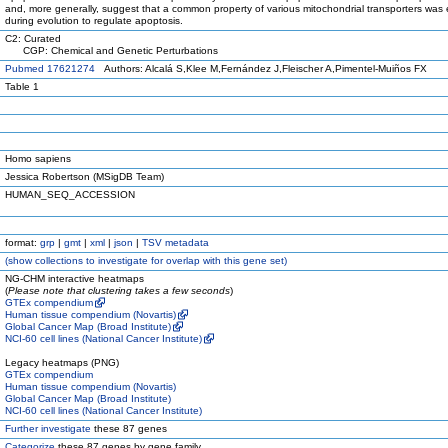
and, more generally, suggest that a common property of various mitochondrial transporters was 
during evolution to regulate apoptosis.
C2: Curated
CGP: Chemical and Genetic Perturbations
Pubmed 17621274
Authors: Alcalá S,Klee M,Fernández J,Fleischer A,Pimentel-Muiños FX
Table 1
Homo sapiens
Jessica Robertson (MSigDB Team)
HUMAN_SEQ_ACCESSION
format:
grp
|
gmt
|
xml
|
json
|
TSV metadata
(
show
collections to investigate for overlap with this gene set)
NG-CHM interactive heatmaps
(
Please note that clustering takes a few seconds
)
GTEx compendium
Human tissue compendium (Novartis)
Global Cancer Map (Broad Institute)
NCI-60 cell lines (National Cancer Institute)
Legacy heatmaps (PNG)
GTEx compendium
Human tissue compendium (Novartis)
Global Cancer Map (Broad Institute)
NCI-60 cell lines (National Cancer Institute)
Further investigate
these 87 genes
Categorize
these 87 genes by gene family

==

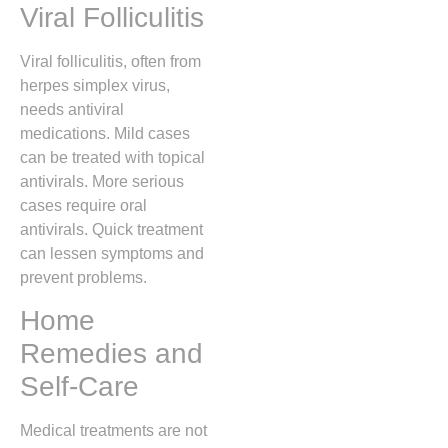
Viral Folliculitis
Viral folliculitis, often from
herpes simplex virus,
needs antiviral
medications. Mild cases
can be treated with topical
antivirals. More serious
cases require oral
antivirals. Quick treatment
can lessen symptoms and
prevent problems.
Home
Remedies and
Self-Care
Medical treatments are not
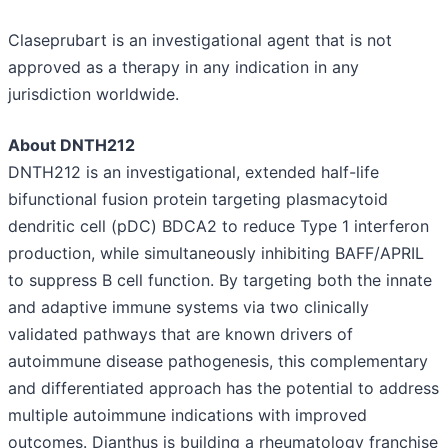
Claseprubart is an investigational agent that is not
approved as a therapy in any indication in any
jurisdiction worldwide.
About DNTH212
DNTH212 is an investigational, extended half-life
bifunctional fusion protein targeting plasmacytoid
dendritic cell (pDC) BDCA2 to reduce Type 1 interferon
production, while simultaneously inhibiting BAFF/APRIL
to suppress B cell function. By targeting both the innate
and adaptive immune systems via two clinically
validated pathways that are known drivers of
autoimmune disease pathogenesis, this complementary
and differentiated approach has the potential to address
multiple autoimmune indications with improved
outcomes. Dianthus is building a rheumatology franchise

---

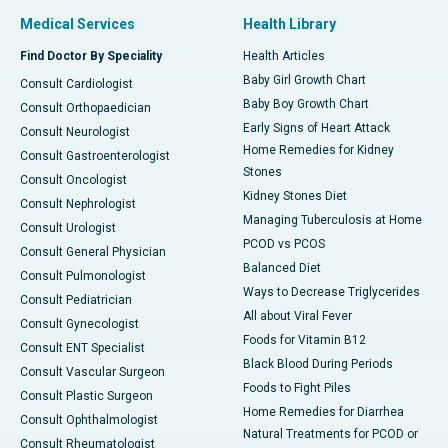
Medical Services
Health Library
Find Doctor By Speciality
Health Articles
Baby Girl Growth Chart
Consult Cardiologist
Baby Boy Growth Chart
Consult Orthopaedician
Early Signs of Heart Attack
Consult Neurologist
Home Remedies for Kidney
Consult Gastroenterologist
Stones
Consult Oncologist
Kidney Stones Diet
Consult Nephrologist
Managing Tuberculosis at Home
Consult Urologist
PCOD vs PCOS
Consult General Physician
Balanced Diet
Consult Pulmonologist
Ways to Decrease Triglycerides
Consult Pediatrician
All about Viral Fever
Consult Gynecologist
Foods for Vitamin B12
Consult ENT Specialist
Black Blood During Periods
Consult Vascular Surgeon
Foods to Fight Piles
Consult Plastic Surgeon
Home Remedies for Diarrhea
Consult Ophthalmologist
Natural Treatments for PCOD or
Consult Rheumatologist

Goal of the exercise: Above are the records. Print exactly, and only, the lines from the line with "Consult Neurologist" to the line with "Consult Rheumatologist", both inclusive.

Written solution:
Consult Neurologist
Home Remedies for Kidney
Consult Gastroenterologist
Stones
Consult Oncologist
Kidney Stones Diet
Consult Nephrologist
Managing Tuberculosis at Home
Consult Urologist
PCOD vs PCOS
Consult General Physician
Balanced Diet
Consult Pulmonologist
Ways to Decrease Triglycerides
Consult Pediatrician
All about Viral Fever
Consult Gynecologist
Foods for Vitamin B12
Consult ENT Specialist
Black Blood During Periods
Consult Vascular Surgeon
Foods to Fight Piles
Consult Plastic Surgeon
Home Remedies for Diarrhea
Consult Ophthalmologist
Natural Treatments for PCOD or
Consult Rheumatologist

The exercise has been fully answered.